**ASSIGNED TASK 1**
Replace "Novinky" with "Zprávy" in the rows, and give back everything from the start of the rows down to the line containing "richtig einsetzt", with nothing else changed.

**TEXT PROVIDED**
◆ ◆ ◆ ◆

Postby Robin Garr » Sat May 03, 2014 5:46 pm

Joy, I ran across another article that touches on these issues, and pass it along also for general interest:

What if Everyone in the World Became a Vegetarian?

I'm not advocating this for everyone. I decided to go meat-free a couple of years ago for many of the reasons mentioned in these articles - a combination of health and humaneness and the environment and more - but I don't evangelize. I do think the closing lines of the linked article are worth re-stating, though:

... if the result of a worldwide shift to a plant-based diet sounds like a right-winger's worst nightmare, it's worth pointing out that continuing to eat as much meat as we currently do promises to result in a left-winger's worst nightmare: In a world of untrammeled global warming, where disastrous weather events are routine, global conflicts will increase, only the wealthy will thrive, and the poor will suffer.

Let's try a middle path. We're not all going to become vegetarians, but most of us can stop giving our money to factory farms—the biggest and worst offenders, from a pollution and public health perspective. We can eat less meat than we currently do, especially meat from methane-releasing ruminants (cattle, sheep, goats, etc.). Just because a sudden global conversion to vegetarianism would have jarring effects doesn't mean we can't gradually reduce our consumption of meat, giving the market time to adjust. We not only can; we must. After all, with the world's population slated to grow to 9 billion by 2050, we'll be needing to take some of the 25 percent of the world's land area back from the cows.

◆ ◆ ◆ ◆

**INPUT MATERIAL**
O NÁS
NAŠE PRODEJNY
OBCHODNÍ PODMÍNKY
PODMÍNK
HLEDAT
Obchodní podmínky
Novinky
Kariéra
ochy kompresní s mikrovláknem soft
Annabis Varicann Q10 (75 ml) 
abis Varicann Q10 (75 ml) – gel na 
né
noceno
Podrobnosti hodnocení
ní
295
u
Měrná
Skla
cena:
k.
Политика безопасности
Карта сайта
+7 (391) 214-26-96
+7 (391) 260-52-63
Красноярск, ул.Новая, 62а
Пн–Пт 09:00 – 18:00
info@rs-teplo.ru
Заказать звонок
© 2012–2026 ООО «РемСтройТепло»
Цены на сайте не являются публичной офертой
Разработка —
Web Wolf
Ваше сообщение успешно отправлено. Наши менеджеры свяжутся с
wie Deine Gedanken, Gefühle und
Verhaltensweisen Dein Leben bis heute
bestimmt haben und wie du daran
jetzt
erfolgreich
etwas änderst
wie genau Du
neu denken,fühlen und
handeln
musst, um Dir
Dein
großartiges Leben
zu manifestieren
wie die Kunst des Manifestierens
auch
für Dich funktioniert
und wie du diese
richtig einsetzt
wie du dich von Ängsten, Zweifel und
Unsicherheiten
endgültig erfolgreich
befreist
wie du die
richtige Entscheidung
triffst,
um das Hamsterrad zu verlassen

◆ ◆ ◆ ◆

**ASSIGNED TASK 2**
Quote the post about eating less meat word for word, everything from "I'm not advocating" down to "poor will suffer.".

**WORKED SOLUTION 1**
O NÁS
NAŠE PRODEJNY
OBCHODNÍ PODMÍNKY
PODMÍNK
HLEDAT
Obchodní podmínky
Zprávy
Kariéra
ochy kompresní s mikrovláknem soft
Annabis Varicann Q10 (75 ml) 
abis Varicann Q10 (75 ml) – gel na 
né
noceno
Podrobnosti hodnocení
ní
295
u
Měrná
Skla
cena:
k.
Политика безопасности
Карта сайта
+7 (391) 214-26-96
+7 (391) 260-52-63
Красноярск, ул.Новая, 62а
Пн–Пт 09:00 – 18:00
info@rs-teplo.ru
Заказать звонок
© 2012–2026 ООО «РемСтройТепло»
Цены на сайте не являются публичной офертой
Разработка —
Web Wolf
Ваше сообщение успешно отправлено. Наши менеджеры свяжутся с
wie Deine Gedanken, Gefühle und
Verhaltensweisen Dein Leben bis heute
bestimmt haben und wie du daran
jetzt
erfolgreich
etwas änderst
wie genau Du
neu denken,fühlen und
handeln
musst, um Dir
Dein
großartiges Leben
zu manifestieren
wie die Kunst des Manifestierens
auch
für Dich funktioniert
und wie du diese
richtig einsetzt

**WORKED SOLUTION 2**
I'm not advocating this for everyone. I decided to go meat-free a couple of years ago for many of the reasons mentioned in these articles - a combination of health and humaneness and the environment and more - but I don't evangelize. I do think the closing lines of the linked article are worth re-stating, though:

... if the result of a worldwide shift to a plant-based diet sounds like a right-winger's worst nightmare, it's worth pointing out that continuing to eat as much meat as we currently do promises to result in a left-winger's worst nightmare: In a world of untrammeled global warming, where disastrous weather events are routine, global conflicts will increase, only the wealthy will thrive, and the poor will suffer.